The longtime apparel giant has been on a quest to enhance sales and regain the relevancy that when defined the corporate. It recently tapped former Mattel executive Richard Dickson to be its chief executive. Dickson, who was credited with reviving the Barbie franchise during his time on the toy company, plans to make use of his branding prowess to show Gap around and position the corporate back into the mainstream of popular culture.
“Gap Inc. has weathered a whole lot of disruption over the past several years, each external macro aspects, in addition to execution missteps and strategically well intended initiatives have impacted the corporate. All that said, the chance is evident,” Dickson said on an earnings call with analysts, his first as Gap’s CEO. “I actually have conviction that we are able to reinvigorate our portfolio brands, while we lead a creative culture that pulls, retains and develops the perfect talent within the industry. I’m encouraged by the early progress we have made so far, but we now have a protracted technique to go and a whole lot of work to do.”
Gap saw modest improvements at Old Navy and its eponymous banner. But Banana Republic and Athleta have been dragging on the retailer’s overall performance, which is a component of the explanation it only reaffirmed its full-year guidance and offered a tepid forecast for its holiday quarter.

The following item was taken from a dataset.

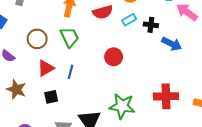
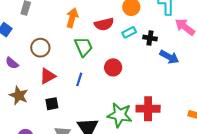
green trapezoid: (70, 37) -> (84, 47), moved
blue line: (71, 72) -> (79, 79), moved
red cross: (166, 96) -> (148, 109), moved

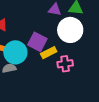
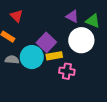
cyan circle: (15, 52) -> (32, 57), moved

During its fourth quarter, Gap expects sales to be flat to barely negative compared with last 12 months, which is a bit shy of the 0.3% increase that analysts had expected, in accordance with LSEG.
“We now have work to do, I feel, still at Banana and Athleta, as demonstrated by the performance within the quarter,” finance chief Katrina O’Connell told CNBC in an interview. “So our revenue outlook for Q4 shows that difference in brand outcomes as we take into consideration continued strength in Old Navy and Gap but possibly an extended turn at Banana and somewhat bit more work to do to reset Athleta.”
Dickson called Gap’s holiday outlook “balanced” and told analysts it takes into consideration “the uncertain consumer environment.”
Here’s a more in-depth have a look at each brand’s performance:
- Old Navy: Sales on the discount brand got here in at $2.13 billion, accounting for greater than half of Gap’s overall revenue through the quarter. Sales fell 1% compared with last 12 months, while comparable sales rose 1%. The brand saw strength in women’s and children, and an uptick in activewear. Still, it has more work to do to enhance product assortment and develop a pricing strategy that “clearly communicates jaw-dropping value” to win over cash-strapped families, said Dickson.
- Gap: Revenue at Gap’s eponymous banner was $887 million, a 15% drop compared with last 12 months. The brand continues to be reeling from the shutdown of Yeezy Gap and saw comparable sales decline 1%. It saw strength in women’s and baby apparel. Dickson noted Gap has massive brand awareness but has been “far too quiet within the cultural conversation.” He said the corporate must “reignite that dialogue, offering confident, trend-right assortments, priced right and expressed through big ideas and culturally relevant messaging.”
- Banana Republic: Sales at Banana, known for its workwear and going out pieces, fell 11% in comparison with last 12 months to $460 million. Comparable sales dropped 8%. The corporate said the brand is working to accumulate recent, high-value customers and reposition itself as a number one premium retailer after relying heavily on promotions over the previous couple of years. Dickson expects Banana could develop into an enormous player within the wildly popular “quiet luxury space.”
- Athleta: Gap’s activewear brand was the worst performer through the quarter. Sales got here in 18% lower than last 12 months at $279 million, while comparable sales fell a staggering 19%. The corporate continues to be working to enhance Athleta’s product assortment and get back in contact with its core customer. When discussing the brand’s performance, Dickson bluntly called it “disappointing” and said a series of misfires have left it “off course.” Nevertheless, recent changes to marketing strategies have shown promising results.